Richiesta 1: Elenca tutti i riferimenti bibliografici che il testo sul primato del Pensiero riporta tra parentesi.

Testo di lettura:
· · · ·

Il primato ontologico del Pensiero: la scienza moderna
Nella prima parte di questo articolo si è cominciato a mostrare come Panikkar rifiuti il modo con cui la civiltà occidentale, nel corso dei secoli, ha costruito la propria struttura riconoscendo l’identità tra Pensare ed Essere, sin dal dettato parmenideo del frammento 3 Diels-Kranz, sempre in una direzione che parte dal pensare e giunge ad in-formare l’essere. In un certo qual modo, quindi, accettare acriticamente il dogma parmenideo significa donare una priorità non solamente gnoseologica ma anche ontologica alla capacità razionale umana di analizzare in senso logico ogni dato, empirico e non. E se qualcosa non è pensabile secondo i canoni della razionalità e della logica, sembra provocatoriamente dire Panikkar, allora non esiste: ad esempio, parlando del divenire, nel primo tomo del decimo volume che raccoglie le Gifford Lectures l’autore ricorda:

«Zenone di Elea, da bravo allievo di Parmenide, negherà il movimento (e, in ultima analisi, il Divenire) perché la nostra mente non può comprenderlo» (RPOO X/1, p. 133).

La realtà non può che mostrarsi nel suo Ritmo dell’Essere, cioè dinamica cosmoteandrica: per questo quando si analizza il singolo ente, come una mela od un atomo, per non tradire l’assioma scolastico de singolaribus non est scientia la tecnologia contemporanea trasla dal singolare irriducibile ad una concettualizzazione, cioè il dato scientifico, l’ente che in quel momento tratta (Panikkar 1980).
Attraverso questa forza del Pensiero occidentale infatti si manifesta l’onnipotenza della tecnologia e della scienza:

«Tutta la scienza moderna implica che sia proprio il nous, l’attività di pensiero, la matematica, il calcolo, a dirci come sarà l’essere, come l’essere si comporterà. Utilizzando la geometria di Riemann, il , i numeri immaginari e via dicendo, noi pensiamo, e con il nostro pensiero costruiamo grattacieli, ponti… ed essi stanno effettivamente in piedi» (RPOO I/2, p.270).

· · · ·

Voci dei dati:
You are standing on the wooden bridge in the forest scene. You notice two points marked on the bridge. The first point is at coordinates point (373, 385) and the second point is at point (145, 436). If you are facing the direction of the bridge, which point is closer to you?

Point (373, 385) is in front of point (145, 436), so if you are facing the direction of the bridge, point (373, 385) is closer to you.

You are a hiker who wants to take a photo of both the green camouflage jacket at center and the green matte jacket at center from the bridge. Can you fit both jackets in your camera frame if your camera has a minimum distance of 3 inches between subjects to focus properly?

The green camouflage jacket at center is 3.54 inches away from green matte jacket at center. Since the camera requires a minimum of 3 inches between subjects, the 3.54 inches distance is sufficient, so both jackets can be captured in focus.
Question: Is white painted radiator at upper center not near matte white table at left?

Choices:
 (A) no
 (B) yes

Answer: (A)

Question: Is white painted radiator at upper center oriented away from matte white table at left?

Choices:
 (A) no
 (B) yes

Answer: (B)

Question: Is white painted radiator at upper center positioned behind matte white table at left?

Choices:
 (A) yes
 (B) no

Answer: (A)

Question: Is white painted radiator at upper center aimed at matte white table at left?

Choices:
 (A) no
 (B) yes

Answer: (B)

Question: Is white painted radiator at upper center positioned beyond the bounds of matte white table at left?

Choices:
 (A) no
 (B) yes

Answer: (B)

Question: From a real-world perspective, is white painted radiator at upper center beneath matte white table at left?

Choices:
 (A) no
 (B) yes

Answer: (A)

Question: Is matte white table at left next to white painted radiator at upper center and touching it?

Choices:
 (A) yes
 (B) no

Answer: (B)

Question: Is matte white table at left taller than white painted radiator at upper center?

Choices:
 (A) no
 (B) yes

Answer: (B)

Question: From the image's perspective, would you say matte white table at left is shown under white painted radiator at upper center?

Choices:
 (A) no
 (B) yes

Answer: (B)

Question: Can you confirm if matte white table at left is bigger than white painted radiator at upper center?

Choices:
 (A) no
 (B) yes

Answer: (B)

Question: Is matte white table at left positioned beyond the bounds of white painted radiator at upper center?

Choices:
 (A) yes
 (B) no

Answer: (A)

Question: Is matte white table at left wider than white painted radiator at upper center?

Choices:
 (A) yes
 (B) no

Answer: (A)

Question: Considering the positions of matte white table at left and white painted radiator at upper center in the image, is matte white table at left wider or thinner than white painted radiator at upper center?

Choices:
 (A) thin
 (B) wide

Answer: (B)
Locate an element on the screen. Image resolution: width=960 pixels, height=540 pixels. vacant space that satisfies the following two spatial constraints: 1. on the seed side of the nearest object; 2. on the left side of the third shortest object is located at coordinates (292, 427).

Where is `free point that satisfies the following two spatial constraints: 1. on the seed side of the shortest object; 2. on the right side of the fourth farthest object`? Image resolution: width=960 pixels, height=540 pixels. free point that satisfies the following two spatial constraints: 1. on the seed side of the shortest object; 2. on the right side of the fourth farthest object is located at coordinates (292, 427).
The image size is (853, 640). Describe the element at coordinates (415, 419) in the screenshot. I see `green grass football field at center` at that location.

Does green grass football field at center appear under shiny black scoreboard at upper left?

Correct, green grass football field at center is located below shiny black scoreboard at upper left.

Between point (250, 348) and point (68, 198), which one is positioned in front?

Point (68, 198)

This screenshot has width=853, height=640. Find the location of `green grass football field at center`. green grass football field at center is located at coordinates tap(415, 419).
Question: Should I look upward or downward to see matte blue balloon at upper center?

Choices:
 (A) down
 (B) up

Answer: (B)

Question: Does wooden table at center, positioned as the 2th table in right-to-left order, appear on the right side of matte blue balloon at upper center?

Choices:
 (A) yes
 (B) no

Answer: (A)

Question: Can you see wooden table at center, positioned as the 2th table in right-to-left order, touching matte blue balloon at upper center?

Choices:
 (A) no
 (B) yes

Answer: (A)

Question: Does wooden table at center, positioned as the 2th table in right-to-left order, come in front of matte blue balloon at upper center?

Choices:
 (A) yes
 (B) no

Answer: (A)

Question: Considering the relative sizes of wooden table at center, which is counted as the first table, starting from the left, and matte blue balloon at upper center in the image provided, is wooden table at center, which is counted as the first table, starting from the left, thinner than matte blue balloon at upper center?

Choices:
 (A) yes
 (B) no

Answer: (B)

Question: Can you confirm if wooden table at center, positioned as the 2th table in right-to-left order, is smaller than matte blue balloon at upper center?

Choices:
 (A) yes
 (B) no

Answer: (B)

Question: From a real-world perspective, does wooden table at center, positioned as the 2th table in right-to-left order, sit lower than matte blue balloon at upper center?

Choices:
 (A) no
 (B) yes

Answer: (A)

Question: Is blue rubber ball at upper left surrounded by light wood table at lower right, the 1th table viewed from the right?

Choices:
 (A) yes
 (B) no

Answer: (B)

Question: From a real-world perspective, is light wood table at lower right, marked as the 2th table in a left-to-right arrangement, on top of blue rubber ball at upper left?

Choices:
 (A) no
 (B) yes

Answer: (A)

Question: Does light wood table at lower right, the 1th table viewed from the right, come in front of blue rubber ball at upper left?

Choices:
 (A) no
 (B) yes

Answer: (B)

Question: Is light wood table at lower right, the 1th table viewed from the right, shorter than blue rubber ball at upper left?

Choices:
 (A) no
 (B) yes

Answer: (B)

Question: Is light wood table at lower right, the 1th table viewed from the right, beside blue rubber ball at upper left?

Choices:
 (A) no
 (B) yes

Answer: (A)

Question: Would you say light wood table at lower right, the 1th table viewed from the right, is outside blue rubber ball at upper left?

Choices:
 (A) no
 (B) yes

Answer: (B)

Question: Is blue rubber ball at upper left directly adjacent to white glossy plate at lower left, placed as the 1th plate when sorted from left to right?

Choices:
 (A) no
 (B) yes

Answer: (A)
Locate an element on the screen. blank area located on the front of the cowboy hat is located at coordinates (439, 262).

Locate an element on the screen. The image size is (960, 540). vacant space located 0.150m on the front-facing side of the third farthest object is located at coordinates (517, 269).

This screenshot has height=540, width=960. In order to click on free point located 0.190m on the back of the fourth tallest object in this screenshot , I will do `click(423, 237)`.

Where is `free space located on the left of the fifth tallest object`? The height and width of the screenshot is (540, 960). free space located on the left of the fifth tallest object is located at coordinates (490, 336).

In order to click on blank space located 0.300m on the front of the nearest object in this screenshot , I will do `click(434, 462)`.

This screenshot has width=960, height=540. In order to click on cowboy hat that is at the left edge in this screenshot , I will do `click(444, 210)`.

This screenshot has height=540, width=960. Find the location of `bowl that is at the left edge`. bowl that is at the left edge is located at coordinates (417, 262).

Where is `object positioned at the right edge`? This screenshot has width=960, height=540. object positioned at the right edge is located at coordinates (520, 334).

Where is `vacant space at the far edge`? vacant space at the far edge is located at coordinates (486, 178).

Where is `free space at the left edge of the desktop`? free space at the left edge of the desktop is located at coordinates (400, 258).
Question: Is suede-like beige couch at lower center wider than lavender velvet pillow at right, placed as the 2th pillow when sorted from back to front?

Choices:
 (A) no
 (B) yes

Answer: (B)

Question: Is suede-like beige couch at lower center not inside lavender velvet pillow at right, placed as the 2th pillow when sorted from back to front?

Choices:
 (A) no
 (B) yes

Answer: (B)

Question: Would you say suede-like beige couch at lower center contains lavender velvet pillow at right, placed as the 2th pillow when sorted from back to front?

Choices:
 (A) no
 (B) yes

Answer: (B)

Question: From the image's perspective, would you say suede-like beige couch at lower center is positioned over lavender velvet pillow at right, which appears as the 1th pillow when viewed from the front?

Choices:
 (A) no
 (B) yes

· · · ·

Richiesta 2: Trascrivi senza modifiche il tratto delle righe dei dati che va dalla riga che contiene "This screenshot has height=540, width=960. In" fino alla riga che contiene "coordinates (490, 336).", entrambe comprese.

Risposta finale 1:
RPOO X/1, p. 133
Panikkar 1980
RPOO I/2, p.270

Risposta finale 2:
This screenshot has height=540, width=960. In order to click on free point located 0.190m on the back of the fourth tallest object in this screenshot , I will do `click(423, 237)`.

Where is `free space located on the left of the fifth tallest object`? The height and width of the screenshot is (540, 960). free space located on the left of the fifth tallest object is located at coordinates (490, 336).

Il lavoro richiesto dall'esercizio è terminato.